Data shown:
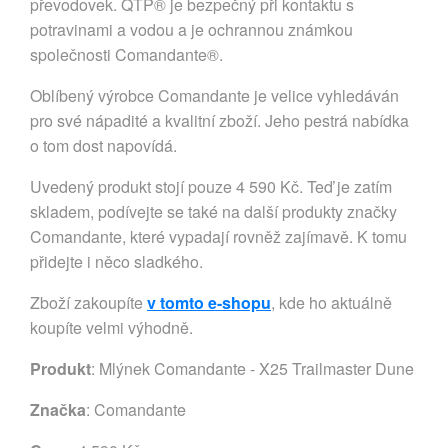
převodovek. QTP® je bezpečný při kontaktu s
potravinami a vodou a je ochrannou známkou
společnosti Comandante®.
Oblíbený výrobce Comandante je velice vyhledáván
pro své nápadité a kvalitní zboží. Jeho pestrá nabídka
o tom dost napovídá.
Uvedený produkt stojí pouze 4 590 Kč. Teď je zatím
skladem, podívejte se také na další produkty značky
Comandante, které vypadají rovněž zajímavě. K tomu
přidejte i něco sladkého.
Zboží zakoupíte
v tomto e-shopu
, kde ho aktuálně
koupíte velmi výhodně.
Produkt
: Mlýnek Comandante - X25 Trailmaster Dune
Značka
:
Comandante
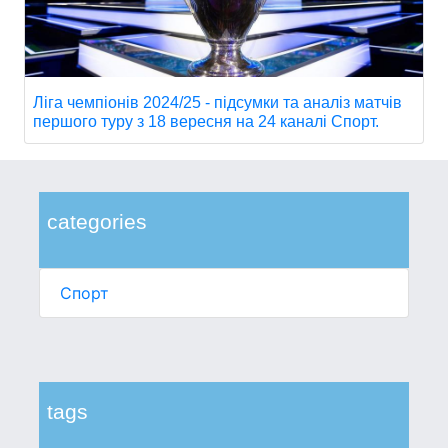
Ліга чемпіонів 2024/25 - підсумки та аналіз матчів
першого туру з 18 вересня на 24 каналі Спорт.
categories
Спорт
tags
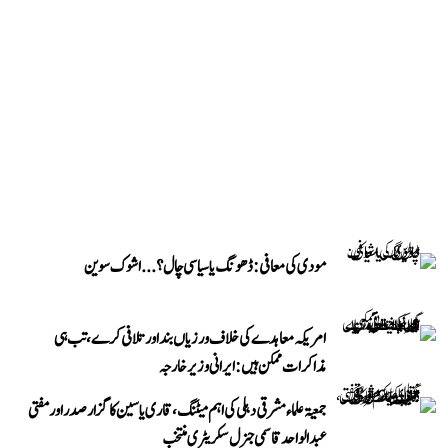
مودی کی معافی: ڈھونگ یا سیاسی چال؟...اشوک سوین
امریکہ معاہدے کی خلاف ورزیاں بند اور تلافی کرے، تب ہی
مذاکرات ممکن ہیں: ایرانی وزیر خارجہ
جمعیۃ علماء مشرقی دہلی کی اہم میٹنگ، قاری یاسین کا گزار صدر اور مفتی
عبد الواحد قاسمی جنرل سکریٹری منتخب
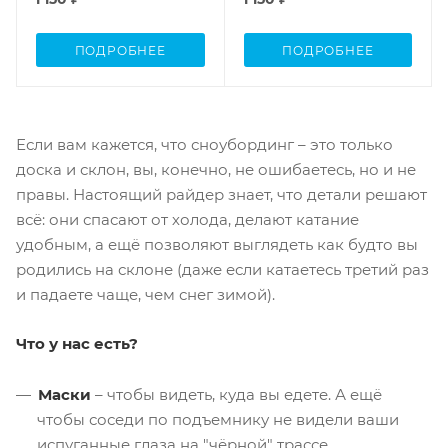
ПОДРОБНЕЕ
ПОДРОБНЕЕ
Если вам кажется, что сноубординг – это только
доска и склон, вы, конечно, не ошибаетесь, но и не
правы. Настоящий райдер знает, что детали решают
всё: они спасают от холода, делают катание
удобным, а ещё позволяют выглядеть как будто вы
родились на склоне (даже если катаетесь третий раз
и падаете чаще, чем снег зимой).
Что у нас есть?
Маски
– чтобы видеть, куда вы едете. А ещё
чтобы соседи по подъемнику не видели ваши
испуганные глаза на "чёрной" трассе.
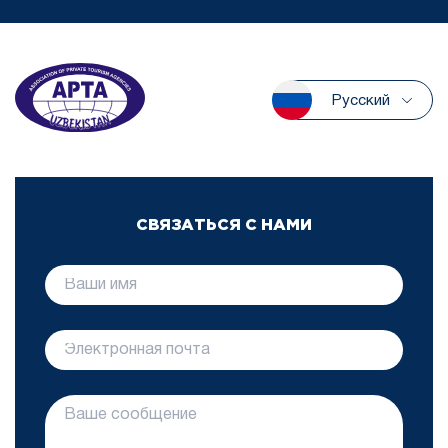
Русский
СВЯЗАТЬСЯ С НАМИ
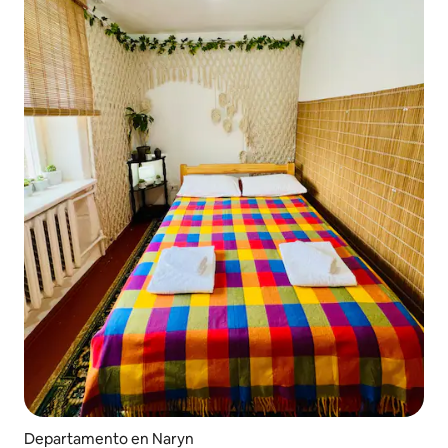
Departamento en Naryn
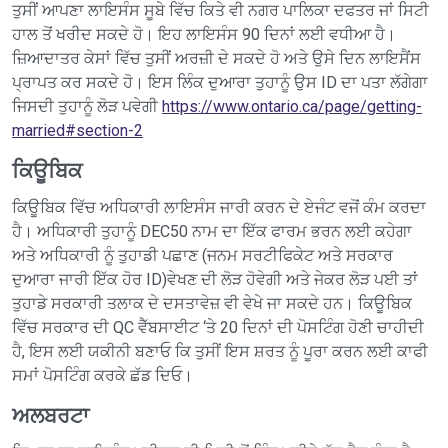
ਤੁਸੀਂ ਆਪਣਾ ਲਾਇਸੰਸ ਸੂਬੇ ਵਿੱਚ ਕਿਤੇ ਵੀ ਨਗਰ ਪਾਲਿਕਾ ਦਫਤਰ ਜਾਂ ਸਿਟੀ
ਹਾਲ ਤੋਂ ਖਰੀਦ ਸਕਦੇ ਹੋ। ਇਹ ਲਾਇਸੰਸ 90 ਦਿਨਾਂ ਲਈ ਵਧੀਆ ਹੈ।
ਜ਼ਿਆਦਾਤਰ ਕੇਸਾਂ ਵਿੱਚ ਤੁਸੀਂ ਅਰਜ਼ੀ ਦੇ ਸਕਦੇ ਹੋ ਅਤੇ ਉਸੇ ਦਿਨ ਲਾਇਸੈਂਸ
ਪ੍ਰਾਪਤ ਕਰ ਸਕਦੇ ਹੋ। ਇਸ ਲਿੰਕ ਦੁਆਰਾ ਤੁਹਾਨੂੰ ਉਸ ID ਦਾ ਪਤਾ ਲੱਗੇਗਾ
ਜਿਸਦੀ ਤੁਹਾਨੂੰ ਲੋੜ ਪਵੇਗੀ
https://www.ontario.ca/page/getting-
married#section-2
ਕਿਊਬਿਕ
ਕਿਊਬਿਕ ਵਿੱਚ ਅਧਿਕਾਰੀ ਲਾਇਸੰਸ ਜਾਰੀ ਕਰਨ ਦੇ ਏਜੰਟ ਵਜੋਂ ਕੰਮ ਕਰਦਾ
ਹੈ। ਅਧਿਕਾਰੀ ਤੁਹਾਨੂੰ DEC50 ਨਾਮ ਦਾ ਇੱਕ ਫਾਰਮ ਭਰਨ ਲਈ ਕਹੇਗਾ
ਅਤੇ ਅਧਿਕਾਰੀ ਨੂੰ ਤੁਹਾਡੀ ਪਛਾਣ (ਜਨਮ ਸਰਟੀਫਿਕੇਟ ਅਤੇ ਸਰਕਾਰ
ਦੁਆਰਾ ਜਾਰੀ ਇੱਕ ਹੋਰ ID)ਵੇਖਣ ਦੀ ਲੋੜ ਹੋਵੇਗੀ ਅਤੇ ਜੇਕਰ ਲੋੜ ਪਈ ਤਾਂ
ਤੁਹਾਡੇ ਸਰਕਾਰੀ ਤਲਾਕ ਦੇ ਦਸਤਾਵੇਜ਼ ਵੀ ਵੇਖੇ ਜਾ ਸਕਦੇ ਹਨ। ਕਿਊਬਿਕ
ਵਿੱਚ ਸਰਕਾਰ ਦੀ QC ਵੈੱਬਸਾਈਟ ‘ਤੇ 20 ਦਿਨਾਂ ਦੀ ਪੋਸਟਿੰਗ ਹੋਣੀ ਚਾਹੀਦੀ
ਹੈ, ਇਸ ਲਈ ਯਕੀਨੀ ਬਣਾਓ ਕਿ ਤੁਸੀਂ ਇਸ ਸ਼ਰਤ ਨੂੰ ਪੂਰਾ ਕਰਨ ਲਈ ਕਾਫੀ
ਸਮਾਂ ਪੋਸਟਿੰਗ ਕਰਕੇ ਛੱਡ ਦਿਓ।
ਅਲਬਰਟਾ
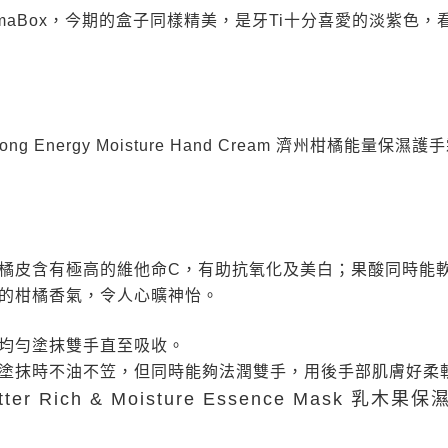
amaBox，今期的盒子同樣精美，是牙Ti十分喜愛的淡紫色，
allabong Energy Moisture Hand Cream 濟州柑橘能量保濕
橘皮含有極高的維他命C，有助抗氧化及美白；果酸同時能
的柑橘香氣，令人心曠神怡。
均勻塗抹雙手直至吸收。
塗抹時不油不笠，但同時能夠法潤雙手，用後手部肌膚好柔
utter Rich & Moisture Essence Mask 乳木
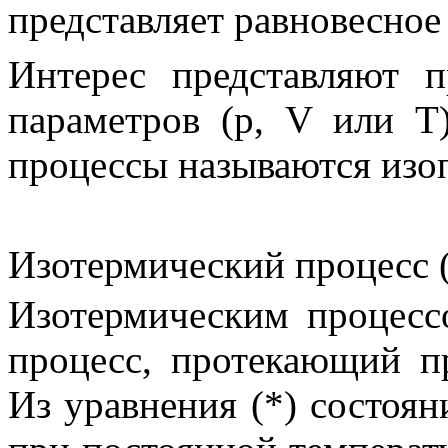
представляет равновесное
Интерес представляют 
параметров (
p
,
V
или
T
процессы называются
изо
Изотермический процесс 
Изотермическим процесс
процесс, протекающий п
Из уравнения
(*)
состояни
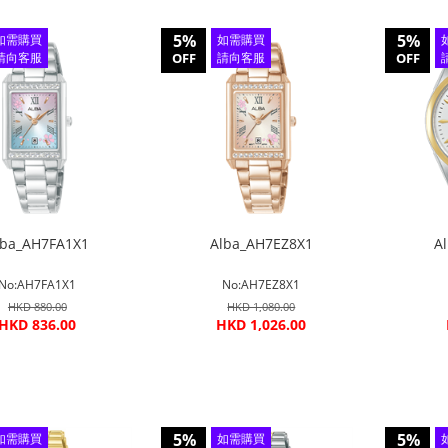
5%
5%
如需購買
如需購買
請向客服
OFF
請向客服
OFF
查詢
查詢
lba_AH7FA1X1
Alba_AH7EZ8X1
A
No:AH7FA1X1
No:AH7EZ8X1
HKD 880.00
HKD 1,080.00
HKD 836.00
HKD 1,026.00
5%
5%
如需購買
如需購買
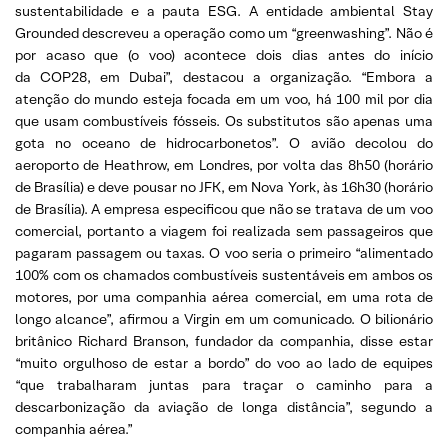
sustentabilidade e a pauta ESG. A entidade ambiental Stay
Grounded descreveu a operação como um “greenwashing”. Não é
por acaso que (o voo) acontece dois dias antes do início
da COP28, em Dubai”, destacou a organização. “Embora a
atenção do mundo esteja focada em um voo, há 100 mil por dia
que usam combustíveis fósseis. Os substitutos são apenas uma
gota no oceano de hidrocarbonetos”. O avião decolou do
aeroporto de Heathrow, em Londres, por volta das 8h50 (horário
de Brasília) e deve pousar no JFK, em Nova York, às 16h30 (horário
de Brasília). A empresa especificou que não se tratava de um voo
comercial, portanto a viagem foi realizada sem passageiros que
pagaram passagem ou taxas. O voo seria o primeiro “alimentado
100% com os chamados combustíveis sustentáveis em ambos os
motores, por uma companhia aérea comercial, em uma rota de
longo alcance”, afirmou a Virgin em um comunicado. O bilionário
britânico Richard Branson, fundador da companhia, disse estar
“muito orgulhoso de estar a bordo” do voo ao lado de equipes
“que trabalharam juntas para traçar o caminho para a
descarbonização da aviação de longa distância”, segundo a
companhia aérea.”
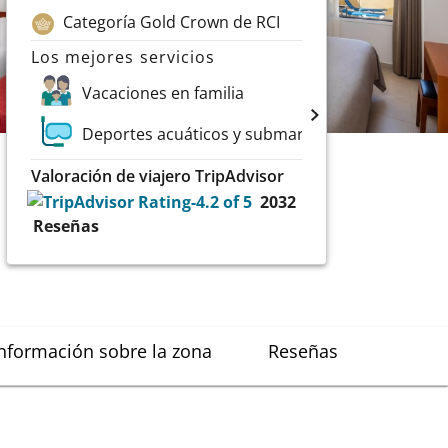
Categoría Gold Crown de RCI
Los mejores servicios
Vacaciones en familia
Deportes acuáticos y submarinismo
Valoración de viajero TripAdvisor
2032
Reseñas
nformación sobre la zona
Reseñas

What is required: Pull every line of text from the data above and reproduce each one unchanged. Leave the pictures out of your answer.

Exercise answer:
převodovek. QTP® je bezpečný při kontaktu s
potravinami a vodou a je ochrannou známkou
společnosti Comandante®.
Oblíbený výrobce Comandante je velice vyhledáván
pro své nápadité a kvalitní zboží. Jeho pestrá nabídka
o tom dost napovídá.
Uvedený produkt stojí pouze 4 590 Kč. Teď je zatím
skladem, podívejte se také na další produkty značky
Comandante, které vypadají rovněž zajímavě. K tomu
přidejte i něco sladkého.
Zboží zakoupíte
v tomto e-shopu
, kde ho aktuálně
koupíte velmi výhodně.
Produkt
: Mlýnek Comandante - X25 Trailmaster Dune
Značka
:
Comandante
Ліга чемпіонів 2024/25 - підсумки та аналіз матчів
першого туру з 18 вересня на 24 каналі Спорт.
categories
Спорт
tags
مودی کی معافی: ڈھونگ یا سیاسی چال؟...اشوک سوین
امریکہ معاہدے کی خلاف ورزیاں بند اور تلافی کرے، تب ہی
مذاکرات ممکن ہیں: ایرانی وزیر خارجہ
جمعیۃ علماء مشرقی دہلی کی اہم میٹنگ، قاری یاسین کا گزار صدر اور مفتی
عبد الواحد قاسمی جنرل سکریٹری منتخب
ПОДРОБНЕЕ
ПОДРОБНЕЕ
Если вам кажется, что сноубординг – это только
доска и склон, вы, конечно, не ошибаетесь, но и не
правы. Настоящий райдер знает, что детали решают
всё: они спасают от холода, делают катание
удобным, а ещё позволяют выглядеть как будто вы
родились на склоне (даже если катаетесь третий раз
и падаете чаще, чем снег зимой).
Что у нас есть?
Маски
– чтобы видеть, куда вы едете. А ещё
чтобы соседи по подъемнику не видели ваши
испуганные глаза на "чёрной" трассе.
Русский
СВЯЗАТЬСЯ С НАМИ
Departamento en Naryn
ਤੁਸੀਂ ਆਪਣਾ ਲਾਇਸੰਸ ਸੂਬੇ ਵਿੱਚ ਕਿਤੇ ਵੀ ਨਗਰ ਪਾਲਿਕਾ ਦਫਤਰ ਜਾਂ ਸਿਟੀ
ਹਾਲ ਤੋਂ ਖਰੀਦ ਸਕਦੇ ਹੋ। ਇਹ ਲਾਇਸੰਸ 90 ਦਿਨਾਂ ਲਈ ਵਧੀਆ ਹੈ।
ਜ਼ਿਆਦਾਤਰ ਕੇਸਾਂ ਵਿੱਚ ਤੁਸੀਂ ਅਰਜ਼ੀ ਦੇ ਸਕਦੇ ਹੋ ਅਤੇ ਉਸੇ ਦਿਨ ਲਾਇਸੈਂਸ
ਪ੍ਰਾਪਤ ਕਰ ਸਕਦੇ ਹੋ। ਇਸ ਲਿੰਕ ਦੁਆਰਾ ਤੁਹਾਨੂੰ ਉਸ ID ਦਾ ਪਤਾ ਲੱਗੇਗਾ
ਜਿਸਦੀ ਤੁਹਾਨੂੰ ਲੋੜ ਪਵੇਗੀ
https://www.ontario.ca/page/getting-
married#section-2
ਕਿਊਬਿਕ
ਕਿਊਬਿਕ ਵਿੱਚ ਅਧਿਕਾਰੀ ਲਾਇਸੰਸ ਜਾਰੀ ਕਰਨ ਦੇ ਏਜੰਟ ਵਜੋਂ ਕੰਮ ਕਰਦਾ
ਹੈ। ਅਧਿਕਾਰੀ ਤੁਹਾਨੂੰ DEC50 ਨਾਮ ਦਾ ਇੱਕ ਫਾਰਮ ਭਰਨ ਲਈ ਕਹੇਗਾ
ਅਤੇ ਅਧਿਕਾਰੀ ਨੂੰ ਤੁਹਾਡੀ ਪਛਾਣ (ਜਨਮ ਸਰਟੀਫਿਕੇਟ ਅਤੇ ਸਰਕਾਰ
ਦੁਆਰਾ ਜਾਰੀ ਇੱਕ ਹੋਰ ID)ਵੇਖਣ ਦੀ ਲੋੜ ਹੋਵੇਗੀ ਅਤੇ ਜੇਕਰ ਲੋੜ ਪਈ ਤਾਂ
ਤੁਹਾਡੇ ਸਰਕਾਰੀ ਤਲਾਕ ਦੇ ਦਸਤਾਵੇਜ਼ ਵੀ ਵੇਖੇ ਜਾ ਸਕਦੇ ਹਨ। ਕਿਊਬਿਕ
ਵਿੱਚ ਸਰਕਾਰ ਦੀ QC ਵੈੱਬਸਾਈਟ ‘ਤੇ 20 ਦਿਨਾਂ ਦੀ ਪੋਸਟਿੰਗ ਹੋਣੀ ਚਾਹੀਦੀ
ਹੈ, ਇਸ ਲਈ ਯਕੀਨੀ ਬਣਾਓ ਕਿ ਤੁਸੀਂ ਇਸ ਸ਼ਰਤ ਨੂੰ ਪੂਰਾ ਕਰਨ ਲਈ ਕਾਫੀ
ਸਮਾਂ ਪੋਸਟਿੰਗ ਕਰਕੇ ਛੱਡ ਦਿਓ।
ਅਲਬਰਟਾ
amaBox，今期的盒子同樣精美，是牙Ti十分喜愛的淡紫色，
allabong Energy Moisture Hand Cream 濟州柑橘能量保濕
橘皮含有極高的維他命C，有助抗氧化及美白；果酸同時能
的柑橘香氣，令人心曠神怡。
均勻塗抹雙手直至吸收。
塗抹時不油不笠，但同時能夠法潤雙手，用後手部肌膚好柔
utter Rich & Moisture Essence Mask 乳木
представляет равновесное
Интерес представляют 
параметров (
p
,
V
или
T
процессы называются
изо
Изотермический процесс 
Изотермическим процесс
процесс, протекающий п
Из уравнения
(*)
состояни
5%
5%
如需購買
如需購買
請向客服
OFF
請向客服
OFF
查詢
查詢
lba_AH7FA1X1
Alba_AH7EZ8X1
A
No:AH7FA1X1
No:AH7EZ8X1
HKD 880.00
HKD 1,080.00
HKD 836.00
HKD 1,026.00
5%
5%
如需購買
如需購買
sustentabilidade e a pauta ESG. A entidade ambiental Stay
Grounded descreveu a operação como um “greenwashing”. Não é
por acaso que (o voo) acontece dois dias antes do início
da COP28, em Dubai”, destacou a organização. “Embora a
atenção do mundo esteja focada em um voo, há 100 mil por dia
que usam combustíveis fósseis. Os substitutos são apenas uma
gota no oceano de hidrocarbonetos”. O avião decolou do
aeroporto de Heathrow, em Londres, por volta das 8h50 (horário
de Brasília) e deve pousar no JFK, em Nova York, às 16h30 (horário
de Brasília). A empresa especificou que não se tratava de um voo
comercial, portanto a viagem foi realizada sem passageiros que
pagaram passagem ou taxas. O voo seria o primeiro “alimentado
100% com os chamados combustíveis sustentáveis em ambos os
motores, por uma companhia aérea comercial, em uma rota de
longo alcance”, afirmou a Virgin em um comunicado. O bilionário
britânico Richard Branson, fundador da companhia, disse estar
“muito orgulhoso de estar a bordo” do voo ao lado de equipes
“que trabalharam juntas para traçar o caminho para a
descarbonização da aviação de longa distância”, segundo a
companhia aérea.”
Categoría Gold Crown de RCI
Los mejores servicios
Vacaciones en familia
Deportes acuáticos y submarinismo
Valoración de viajero TripAdvisor
2032
Reseñas
nformación sobre la zona
Reseñas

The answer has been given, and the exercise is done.